Il ne s’agit plus seulement de parler de peine alternative à la prison, mais désormais de proposer une solution qui aille dans l’intérêt de la société et du prévenu.
Qu’est ce que l’intérêt général quand on parle peine de prison ? «On considère que le préjudice commis par l’acte de délinquance n’impacte pas seulement une victime mais la société entière.» Thibaut Soubeyran, juge au Tribunal de Grande Instance de Mamoudzou, justifie ainsi la proposition de travail non rémunéré en réparation d’un délit ou d’une contravention.

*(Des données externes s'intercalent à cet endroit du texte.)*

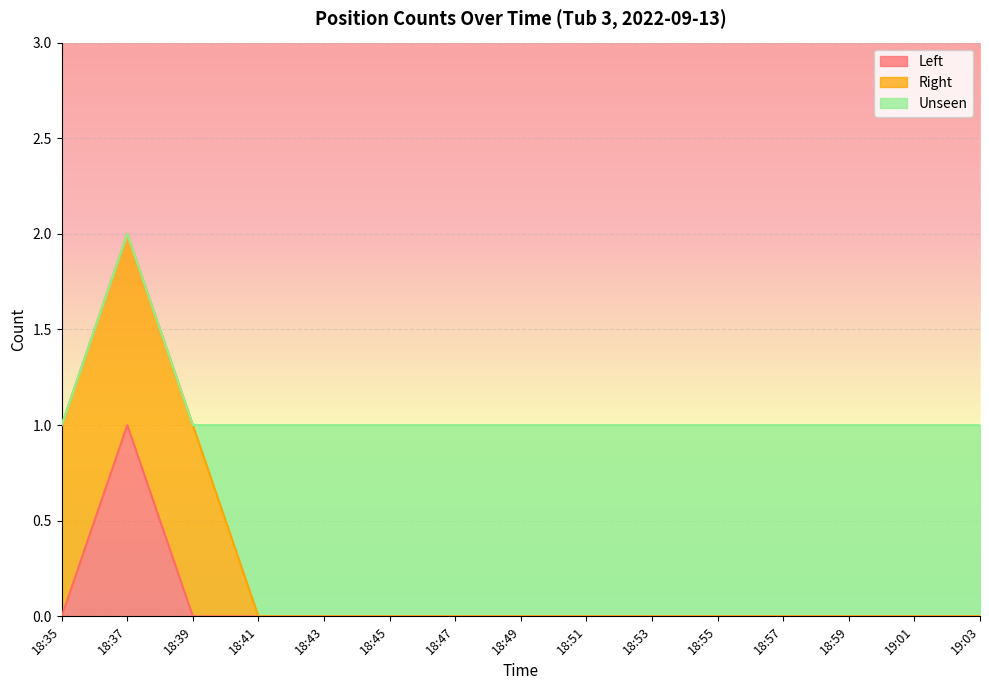

True or false: Right and Left cross at least once.

False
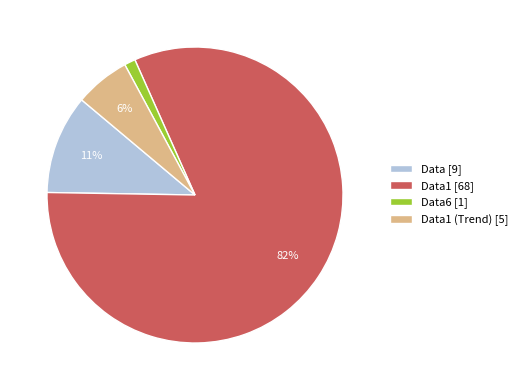

To the nearest percent, what is the difference between the largest and smallest slice percentages?

81%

Cela fait 30 ans que cette conception d’une alternative à l’incarcération à des courtes peines est proposée en France, «invention anglo-saxonne de la fin du 19ème siècle» complète, grand orateur, Xavier Lameyre, criminologue et vice-président du TGI chargé de l’application des peines.
Et, bien que Mayotte n’y ait recours que depuis 5 ans, pour célébrer cet anniversaire, magistrats, juges et auxiliaires de justice du TGI de Mamoudzou recevaient les acteurs accompagnant cette mesure. La salle d’audience de la Chambre d’appel accueillait même en cours de matinée, Naima Charaï, présidente de l’ACSé (Agence nationale pour la Cohésion sociale et l’Egalité des chances).
Un condamné qui ne coupe pas les ponts
Depuis le début de l’année, 23 personnes condamnées purgent leur peine en TIG. Le travail non rémunéré varie de 20 à 210 heures, soit 6 semaines au maximum. Il est effectué dans une des 12 mairies volontaires ou dans une structure agréée comme les pompiers ou le BSMA. Pour Xavier Lameyre, il est la réponse idéale : «il n’y a pas de corrélation entre la sévérité de la peine et le taux de délinquance. La France un pays coercitif de réputation, n’est pas le plus épargné par la délinquance». L’isolement du condamné ne doit pas être automatique non plus pour des actes graves, «la Finlande propose cette solution du TIG lors d’affaires criminelles».
Pour Thibaut Soubeyran aussi, cette peine d’insertion présente de multiples intérêts : «contrairement au jugement de prison avec sursis, la décision du TIG n’est pas transparente dans la vie quotidienne du condamné, et le choix de cette peine le responsabilise et accroît sa compréhension d’une dette envers la société». Les contraintes, «se lever le matin, obéir à un cadre, à des règles, l’éloigne de son cadre quotidien et restaure sa confiance en lui».
Même le parquet y allait de son couplet, «un jugement de prison ferme avec mandat de dépôt est toujours un constat d’échec».
Des prisons malades
Les louanges sont d’autant plus recevables que les chiffres les appuient : «à infraction délictuelle équivalente, et sans prendre en compte des critères sociologiques ou psychologiques, le taux de réitération (récidive, ndlr) est de 30 à 48% dans les trois mois pour ceux qui sont passés par un TIG, alors qu’il est de 75% pour ceux qui sortent d’un emprisonnement !» argumente Xavier Lameyre citant une étude d’Annie Quensey, «un hôpital dont les patients déclareraient une maladie nosocomiale trois mois après leur sortie fermerait ses portes immédiatement !».
Les TIG ont pourtant du mal à se développer à Mayotte, principalement en raison des contraintes administratives : «un certificat médical, et un RIB pour ouvrir les droits à la Sécurité sociale et surtout la formation des encadrants des TIG» égrenait Rose-France Reynes, du Service pénitentiaire d’Insertion et de Probation (SPIP). Cette dernière demande était aussitôt relevée par Naima Charaï qui indiquait y avoir donné suite : «15 tuteurs seront formés dès l’année prochaine».
Autre bonne nouvelle, vingt postes supplémentaires vont être créés, notamment à La Poste, chez les Naturalistes, à la mairie de Koungou qui en prendra 7, chez l’association Gueule d’amour pour aider à la construction d’un refuge, à la STAR pour l’entretien des espaces verts et à la Croix rouge pour le tri des vêtements.
On le voit, Mayotte s’inscrit désormais de façon pérenne dans ce choix de peine, que les parents des jeunes appellent la «corvée» de leur fils ou fille, «ça légitime la peine» glissait Ibrahim Hamed éducateur à la Protection Judiciaire de la Jeunesse.